Mund: from the middle English to mean “a natural hill appearing as if thrown up artificially-a regular or isolated hill” and; Ford: “a location where a river is shallow and the bottom has good footing making it possible to cross”

Both for locals and travellers alike, the “Mound by the Ford” was both instantly recognisable, and eagerly sought for on those arduous foot journeys through lands unfamiliar.

Pre-dating all settlements and manmade forests, the area must have attracted a population of some sort very early in its history, living off the abundant game in this wild area; and centred on the place to cross safely this treacherous area of river bog and marsh that probably stretched between the River Wissey and where Malsters Run is located today.

A very early “Guide” or “Ferryman” in times of flood could have made a living by collecting tolls and giving assistance, and may possibly have been one of the first professionals in this area of very poor agricultural land and opportunity.  Pre dating the Doomsday book; the village was commemorated in 2007 by the fact that 1000 years had passed since it was first mentioned in written history.  At that time; it, along with several other villages, was bequeathed to Ely Cathedral  by Aelfwaru, a Saxon Queen who had converted to Christianity.

To mark the occasion in 2007, a large boulder and bronze plaque was placed on the village green, bearing all the details of the transaction.

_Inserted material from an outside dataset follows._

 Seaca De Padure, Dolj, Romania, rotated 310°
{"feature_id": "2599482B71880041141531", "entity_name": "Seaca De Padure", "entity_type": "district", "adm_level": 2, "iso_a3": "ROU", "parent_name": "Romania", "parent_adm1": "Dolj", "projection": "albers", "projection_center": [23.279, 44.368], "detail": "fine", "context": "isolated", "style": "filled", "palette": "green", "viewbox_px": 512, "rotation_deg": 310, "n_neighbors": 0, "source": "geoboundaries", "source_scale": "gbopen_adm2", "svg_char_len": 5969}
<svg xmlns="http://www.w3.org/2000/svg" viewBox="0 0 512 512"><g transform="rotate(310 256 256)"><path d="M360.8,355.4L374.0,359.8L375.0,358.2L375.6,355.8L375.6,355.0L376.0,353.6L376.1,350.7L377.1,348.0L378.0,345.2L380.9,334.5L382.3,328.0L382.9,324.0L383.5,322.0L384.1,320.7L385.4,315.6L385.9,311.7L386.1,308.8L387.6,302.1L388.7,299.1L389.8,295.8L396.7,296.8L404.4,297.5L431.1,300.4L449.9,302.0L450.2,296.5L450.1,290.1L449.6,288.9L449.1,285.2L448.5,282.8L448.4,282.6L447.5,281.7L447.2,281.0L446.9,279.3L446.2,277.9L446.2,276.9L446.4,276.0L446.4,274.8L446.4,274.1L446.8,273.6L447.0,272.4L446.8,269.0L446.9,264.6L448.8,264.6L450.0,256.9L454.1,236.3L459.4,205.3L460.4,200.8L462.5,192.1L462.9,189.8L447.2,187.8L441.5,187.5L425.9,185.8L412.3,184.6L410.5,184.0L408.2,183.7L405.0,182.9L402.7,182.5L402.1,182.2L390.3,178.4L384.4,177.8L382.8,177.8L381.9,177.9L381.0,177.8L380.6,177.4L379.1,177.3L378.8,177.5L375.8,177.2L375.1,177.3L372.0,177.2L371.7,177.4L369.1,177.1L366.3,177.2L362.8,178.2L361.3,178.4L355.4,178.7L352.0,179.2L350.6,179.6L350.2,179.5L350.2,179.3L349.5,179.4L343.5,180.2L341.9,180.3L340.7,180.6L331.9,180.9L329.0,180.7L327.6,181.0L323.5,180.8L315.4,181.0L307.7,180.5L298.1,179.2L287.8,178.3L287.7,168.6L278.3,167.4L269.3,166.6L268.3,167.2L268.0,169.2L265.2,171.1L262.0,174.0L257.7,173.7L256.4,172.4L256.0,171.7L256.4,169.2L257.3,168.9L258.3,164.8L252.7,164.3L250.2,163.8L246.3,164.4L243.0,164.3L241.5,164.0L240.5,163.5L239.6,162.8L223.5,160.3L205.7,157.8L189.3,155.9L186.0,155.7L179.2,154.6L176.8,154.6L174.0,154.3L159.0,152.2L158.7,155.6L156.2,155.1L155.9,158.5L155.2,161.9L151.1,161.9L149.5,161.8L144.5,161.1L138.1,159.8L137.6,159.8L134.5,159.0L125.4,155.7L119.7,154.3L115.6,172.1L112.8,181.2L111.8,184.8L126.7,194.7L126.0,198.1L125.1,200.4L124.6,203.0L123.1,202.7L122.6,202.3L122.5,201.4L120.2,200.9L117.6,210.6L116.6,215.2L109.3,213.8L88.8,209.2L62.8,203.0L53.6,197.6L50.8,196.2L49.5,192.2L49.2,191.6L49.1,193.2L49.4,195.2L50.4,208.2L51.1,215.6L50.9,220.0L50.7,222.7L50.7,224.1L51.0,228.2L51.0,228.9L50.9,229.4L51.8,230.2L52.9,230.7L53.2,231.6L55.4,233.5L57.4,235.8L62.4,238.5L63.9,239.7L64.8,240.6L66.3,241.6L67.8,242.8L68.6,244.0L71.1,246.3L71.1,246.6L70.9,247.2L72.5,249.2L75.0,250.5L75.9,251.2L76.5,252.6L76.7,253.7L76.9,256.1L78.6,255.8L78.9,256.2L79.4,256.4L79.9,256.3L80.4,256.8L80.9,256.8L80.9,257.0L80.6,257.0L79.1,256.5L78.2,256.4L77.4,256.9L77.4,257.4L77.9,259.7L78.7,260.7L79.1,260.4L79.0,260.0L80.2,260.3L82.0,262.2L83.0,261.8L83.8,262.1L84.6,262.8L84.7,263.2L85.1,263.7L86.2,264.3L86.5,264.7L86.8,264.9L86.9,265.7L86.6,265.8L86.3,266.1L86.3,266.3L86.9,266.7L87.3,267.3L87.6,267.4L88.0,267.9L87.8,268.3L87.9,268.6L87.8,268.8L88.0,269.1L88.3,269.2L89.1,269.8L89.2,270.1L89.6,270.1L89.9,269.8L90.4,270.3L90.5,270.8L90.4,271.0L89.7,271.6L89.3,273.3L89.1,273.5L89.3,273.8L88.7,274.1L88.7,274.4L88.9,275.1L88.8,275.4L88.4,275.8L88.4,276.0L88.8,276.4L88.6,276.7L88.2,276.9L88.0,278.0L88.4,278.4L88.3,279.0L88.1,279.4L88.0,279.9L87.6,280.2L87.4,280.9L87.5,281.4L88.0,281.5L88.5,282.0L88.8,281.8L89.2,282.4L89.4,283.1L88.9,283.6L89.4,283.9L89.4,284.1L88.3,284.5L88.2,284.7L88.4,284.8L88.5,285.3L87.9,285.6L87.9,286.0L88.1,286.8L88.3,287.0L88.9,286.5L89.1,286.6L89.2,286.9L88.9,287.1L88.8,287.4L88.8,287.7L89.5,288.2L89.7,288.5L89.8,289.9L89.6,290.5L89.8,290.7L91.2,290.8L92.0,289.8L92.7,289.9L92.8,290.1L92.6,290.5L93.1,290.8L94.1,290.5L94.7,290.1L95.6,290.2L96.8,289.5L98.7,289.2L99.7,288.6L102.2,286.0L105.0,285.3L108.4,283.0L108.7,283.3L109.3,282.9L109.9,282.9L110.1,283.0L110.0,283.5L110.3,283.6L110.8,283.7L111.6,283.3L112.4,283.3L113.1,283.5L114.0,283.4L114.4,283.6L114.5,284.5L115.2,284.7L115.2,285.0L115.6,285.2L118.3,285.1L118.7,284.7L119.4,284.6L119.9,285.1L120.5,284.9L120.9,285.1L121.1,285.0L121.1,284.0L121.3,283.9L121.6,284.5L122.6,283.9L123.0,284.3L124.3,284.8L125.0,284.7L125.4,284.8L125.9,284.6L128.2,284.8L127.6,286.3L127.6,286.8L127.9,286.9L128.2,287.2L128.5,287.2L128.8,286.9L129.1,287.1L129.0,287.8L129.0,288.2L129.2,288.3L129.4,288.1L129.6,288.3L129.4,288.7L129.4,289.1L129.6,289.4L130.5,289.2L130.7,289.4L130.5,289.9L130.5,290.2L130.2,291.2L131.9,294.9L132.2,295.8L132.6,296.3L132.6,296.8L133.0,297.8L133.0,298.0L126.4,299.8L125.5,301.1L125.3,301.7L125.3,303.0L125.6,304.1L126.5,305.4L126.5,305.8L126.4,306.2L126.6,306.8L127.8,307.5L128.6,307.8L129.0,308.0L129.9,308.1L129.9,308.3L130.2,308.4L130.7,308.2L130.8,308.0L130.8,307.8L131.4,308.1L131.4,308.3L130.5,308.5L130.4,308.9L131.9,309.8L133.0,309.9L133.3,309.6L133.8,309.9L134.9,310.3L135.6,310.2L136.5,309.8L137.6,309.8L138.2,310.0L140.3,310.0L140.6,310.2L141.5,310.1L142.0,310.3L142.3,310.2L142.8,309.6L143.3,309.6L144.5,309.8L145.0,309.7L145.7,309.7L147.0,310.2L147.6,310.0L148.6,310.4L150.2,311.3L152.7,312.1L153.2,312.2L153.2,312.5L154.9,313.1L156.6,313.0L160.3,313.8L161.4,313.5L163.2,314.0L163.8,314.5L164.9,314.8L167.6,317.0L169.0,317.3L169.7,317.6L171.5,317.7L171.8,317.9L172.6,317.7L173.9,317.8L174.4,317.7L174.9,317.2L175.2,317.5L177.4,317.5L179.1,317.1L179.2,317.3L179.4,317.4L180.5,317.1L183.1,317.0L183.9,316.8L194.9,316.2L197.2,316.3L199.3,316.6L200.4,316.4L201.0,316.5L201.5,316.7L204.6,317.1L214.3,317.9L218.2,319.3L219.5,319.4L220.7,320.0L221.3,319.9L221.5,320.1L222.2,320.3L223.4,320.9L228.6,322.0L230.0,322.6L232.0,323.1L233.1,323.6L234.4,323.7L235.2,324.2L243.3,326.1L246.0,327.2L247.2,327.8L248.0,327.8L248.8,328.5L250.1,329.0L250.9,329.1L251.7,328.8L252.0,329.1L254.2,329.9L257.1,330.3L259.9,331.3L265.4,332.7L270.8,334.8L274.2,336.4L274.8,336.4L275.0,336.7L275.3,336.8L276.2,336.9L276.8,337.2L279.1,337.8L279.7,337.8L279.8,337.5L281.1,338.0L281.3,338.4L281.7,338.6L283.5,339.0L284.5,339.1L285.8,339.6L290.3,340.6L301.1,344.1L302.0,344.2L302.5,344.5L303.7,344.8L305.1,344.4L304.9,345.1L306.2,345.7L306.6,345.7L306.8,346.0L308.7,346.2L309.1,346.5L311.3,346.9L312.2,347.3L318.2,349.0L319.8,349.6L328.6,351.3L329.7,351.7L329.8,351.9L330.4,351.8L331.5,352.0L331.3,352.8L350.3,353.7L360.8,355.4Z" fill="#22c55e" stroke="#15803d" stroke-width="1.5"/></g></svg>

Between 1857 and 1862, the imposing Lynford Hall was built in the neighbouring Parish of Lyndford for Stephens-Lyne-stephens (said at the time to be the richest commoner in England who’s fortune had been made by being the principle glassmaker to the King of Portugal) and his wife, the French Ballerina Yolande Duvernay.  The house has been owned variously by different persons and organisations, including the Forestry Commission as a training centre, the Government during WWII as a hospital, and as a film set for such programs as ‘Allo Allo’, ‘Dad’s Army’ and ‘you rang m’lord’.  During private ownership, guests have included several American Ambassadors, Ernest Hemingway and John Kennedy.  The Estate owned most of Mundford village at the turn of the century, but in the 1920’s the Estate of 7718 acres was auctioned and the village was broken up into separate lots and sold to private individuals.

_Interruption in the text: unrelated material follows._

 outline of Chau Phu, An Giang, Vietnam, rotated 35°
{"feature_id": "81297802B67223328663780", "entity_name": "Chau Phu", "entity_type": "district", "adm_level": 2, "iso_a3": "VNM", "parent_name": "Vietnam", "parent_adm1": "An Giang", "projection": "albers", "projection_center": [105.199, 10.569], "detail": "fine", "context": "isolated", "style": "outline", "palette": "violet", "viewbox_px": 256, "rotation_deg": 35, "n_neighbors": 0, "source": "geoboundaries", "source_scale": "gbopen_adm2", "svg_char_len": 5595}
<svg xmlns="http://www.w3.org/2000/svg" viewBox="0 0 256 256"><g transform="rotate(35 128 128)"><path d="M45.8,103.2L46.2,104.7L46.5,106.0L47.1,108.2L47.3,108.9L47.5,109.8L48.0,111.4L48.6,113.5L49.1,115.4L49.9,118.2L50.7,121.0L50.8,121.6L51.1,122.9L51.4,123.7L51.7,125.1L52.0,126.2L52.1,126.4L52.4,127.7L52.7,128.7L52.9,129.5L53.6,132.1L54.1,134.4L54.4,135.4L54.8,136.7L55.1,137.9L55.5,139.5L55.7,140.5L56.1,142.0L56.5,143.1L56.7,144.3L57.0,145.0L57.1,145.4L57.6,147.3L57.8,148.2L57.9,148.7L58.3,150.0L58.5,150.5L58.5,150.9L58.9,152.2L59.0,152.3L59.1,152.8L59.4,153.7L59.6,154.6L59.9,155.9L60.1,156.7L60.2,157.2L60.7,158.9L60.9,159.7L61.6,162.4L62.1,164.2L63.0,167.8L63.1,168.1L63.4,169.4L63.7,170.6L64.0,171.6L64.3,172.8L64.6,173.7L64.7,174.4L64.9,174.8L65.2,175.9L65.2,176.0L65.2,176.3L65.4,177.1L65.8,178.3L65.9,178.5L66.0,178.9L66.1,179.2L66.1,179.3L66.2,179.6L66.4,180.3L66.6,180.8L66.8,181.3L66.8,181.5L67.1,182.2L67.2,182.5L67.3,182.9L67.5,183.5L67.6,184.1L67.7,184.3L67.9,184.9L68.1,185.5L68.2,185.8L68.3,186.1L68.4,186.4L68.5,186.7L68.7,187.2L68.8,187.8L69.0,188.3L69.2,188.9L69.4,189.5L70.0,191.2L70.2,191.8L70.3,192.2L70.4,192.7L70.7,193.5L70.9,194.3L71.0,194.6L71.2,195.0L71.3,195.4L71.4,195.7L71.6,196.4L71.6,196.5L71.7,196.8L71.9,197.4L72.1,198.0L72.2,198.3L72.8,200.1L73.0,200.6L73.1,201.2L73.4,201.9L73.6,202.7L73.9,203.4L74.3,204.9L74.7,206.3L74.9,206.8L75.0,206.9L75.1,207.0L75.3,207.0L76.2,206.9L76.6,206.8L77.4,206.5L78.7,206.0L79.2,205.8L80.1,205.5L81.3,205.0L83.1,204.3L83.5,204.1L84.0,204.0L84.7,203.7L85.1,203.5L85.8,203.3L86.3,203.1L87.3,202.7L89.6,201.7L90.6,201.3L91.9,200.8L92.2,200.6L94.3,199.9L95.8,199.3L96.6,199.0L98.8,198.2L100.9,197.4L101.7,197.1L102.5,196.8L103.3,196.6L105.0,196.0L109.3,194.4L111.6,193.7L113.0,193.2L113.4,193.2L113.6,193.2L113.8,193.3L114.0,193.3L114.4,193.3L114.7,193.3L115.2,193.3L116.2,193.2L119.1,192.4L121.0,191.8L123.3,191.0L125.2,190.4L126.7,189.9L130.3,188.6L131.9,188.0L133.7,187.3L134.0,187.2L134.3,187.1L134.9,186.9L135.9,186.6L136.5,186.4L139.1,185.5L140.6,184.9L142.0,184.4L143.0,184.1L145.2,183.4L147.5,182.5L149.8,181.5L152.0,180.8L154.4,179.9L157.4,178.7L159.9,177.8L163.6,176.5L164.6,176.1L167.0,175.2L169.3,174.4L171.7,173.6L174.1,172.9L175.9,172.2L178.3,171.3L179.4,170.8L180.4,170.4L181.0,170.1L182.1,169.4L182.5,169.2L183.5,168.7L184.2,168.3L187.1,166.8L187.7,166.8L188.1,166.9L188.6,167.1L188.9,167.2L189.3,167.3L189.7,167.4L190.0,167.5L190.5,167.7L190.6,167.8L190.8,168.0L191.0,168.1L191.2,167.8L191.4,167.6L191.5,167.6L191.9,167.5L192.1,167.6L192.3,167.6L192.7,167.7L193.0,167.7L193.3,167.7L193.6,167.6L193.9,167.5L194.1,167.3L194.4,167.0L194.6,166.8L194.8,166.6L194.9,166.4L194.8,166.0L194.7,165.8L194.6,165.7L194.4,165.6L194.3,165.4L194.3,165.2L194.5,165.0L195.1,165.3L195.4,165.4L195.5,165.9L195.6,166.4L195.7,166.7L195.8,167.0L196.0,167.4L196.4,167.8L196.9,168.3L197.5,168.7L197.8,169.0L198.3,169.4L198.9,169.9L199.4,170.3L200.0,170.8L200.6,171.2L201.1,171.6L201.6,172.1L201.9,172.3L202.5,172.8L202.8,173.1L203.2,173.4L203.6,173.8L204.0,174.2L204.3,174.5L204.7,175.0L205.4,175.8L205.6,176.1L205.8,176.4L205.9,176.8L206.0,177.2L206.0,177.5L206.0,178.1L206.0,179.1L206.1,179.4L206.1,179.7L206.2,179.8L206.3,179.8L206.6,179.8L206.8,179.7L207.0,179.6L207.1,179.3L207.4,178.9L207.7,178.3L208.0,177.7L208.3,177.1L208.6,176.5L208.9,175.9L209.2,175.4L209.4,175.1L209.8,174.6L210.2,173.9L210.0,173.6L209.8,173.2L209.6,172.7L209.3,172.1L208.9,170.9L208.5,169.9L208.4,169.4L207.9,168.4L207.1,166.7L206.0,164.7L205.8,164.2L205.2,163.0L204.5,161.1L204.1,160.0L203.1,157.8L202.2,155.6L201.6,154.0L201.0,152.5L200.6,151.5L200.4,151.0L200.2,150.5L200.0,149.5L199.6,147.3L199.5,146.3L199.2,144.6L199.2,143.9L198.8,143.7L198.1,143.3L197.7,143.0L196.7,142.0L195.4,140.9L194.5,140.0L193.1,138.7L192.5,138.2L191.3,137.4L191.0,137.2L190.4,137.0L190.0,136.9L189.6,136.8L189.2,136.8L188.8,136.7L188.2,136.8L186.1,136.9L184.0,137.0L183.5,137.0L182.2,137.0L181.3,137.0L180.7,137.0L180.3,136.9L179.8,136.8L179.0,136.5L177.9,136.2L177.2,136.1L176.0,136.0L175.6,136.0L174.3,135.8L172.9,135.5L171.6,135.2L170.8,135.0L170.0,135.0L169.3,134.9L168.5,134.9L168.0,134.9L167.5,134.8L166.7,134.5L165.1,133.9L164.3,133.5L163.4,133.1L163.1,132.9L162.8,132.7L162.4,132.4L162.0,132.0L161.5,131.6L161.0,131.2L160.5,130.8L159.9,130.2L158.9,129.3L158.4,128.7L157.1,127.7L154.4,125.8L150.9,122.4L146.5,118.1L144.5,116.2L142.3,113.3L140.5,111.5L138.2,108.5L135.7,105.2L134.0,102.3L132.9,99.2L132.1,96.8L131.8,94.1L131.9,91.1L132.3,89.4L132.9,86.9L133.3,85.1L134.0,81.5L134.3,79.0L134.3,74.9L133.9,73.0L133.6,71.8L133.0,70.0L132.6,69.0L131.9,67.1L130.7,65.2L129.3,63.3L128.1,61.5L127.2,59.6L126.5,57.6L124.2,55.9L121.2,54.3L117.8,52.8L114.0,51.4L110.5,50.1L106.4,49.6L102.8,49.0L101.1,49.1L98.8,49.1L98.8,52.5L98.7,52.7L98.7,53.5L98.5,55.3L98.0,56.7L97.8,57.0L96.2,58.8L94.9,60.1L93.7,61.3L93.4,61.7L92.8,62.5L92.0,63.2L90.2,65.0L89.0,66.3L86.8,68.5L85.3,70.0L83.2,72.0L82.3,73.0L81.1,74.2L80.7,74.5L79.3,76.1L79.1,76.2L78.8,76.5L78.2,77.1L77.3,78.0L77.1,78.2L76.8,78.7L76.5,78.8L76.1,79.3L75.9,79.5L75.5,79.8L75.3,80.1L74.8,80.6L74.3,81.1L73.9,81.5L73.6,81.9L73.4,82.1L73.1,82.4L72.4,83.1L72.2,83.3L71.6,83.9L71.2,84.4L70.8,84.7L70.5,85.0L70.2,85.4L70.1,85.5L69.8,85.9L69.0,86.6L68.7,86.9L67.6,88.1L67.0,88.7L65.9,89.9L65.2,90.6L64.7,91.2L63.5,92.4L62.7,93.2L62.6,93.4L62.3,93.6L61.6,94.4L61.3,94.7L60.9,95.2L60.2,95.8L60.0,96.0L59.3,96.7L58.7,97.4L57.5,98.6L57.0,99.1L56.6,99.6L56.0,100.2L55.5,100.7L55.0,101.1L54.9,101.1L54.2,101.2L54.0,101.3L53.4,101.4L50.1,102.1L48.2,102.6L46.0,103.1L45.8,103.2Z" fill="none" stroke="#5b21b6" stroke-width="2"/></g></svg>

Initially Mundford was served by two windmills, an early smock mill situated on the West Tofts Road was auctioned at the Crown Hotel in 1859, dismantled and removed; complete with its pair of 4’0” French Millstones.  The second mill was a four storey tower mill situated opposite the entrance to Impson Way which survived until demolition in 1972.  This had been used as a watch tower during the war.

The village possesses several fine buildings, including the Crown Hotel, an Old Coaching Inn, St Leonards Church, a large rectory and several other piles.  The centre of the village is now a conversation area.

Surrounded nowadays by the SSSI areas of forest and Breckland Heath, the area is renowned for its wildlife; including Stone Curlew, Nightjar, waxwings, Crossbills, buzzards and three types of Deer and much else.  The Breckland also enjoys a unique flora that is highly specialised to the area.

Unlike many modern villages, Mundford is fortunate in that it retains a Village School, Village Hall, sports clubs, Post Office, Butchers, Newsagents, Hairdressers, Pub, Church and other facilities; thus retaining much more of a ‘community spirit’ than is usually found nowadays when many villages become ‘dormitories’ for people that work elsewhere, or have their souls destroyed by being ‘bought up’ as second homes and the owners are only there for a few weeks of the year.

Those privileged to live here, do so under the stewardship of a strong and active Parish Council who have embarked on the long term project of creating a ‘garden village’; with annual bulb planting project and continued support for floral projects within the village.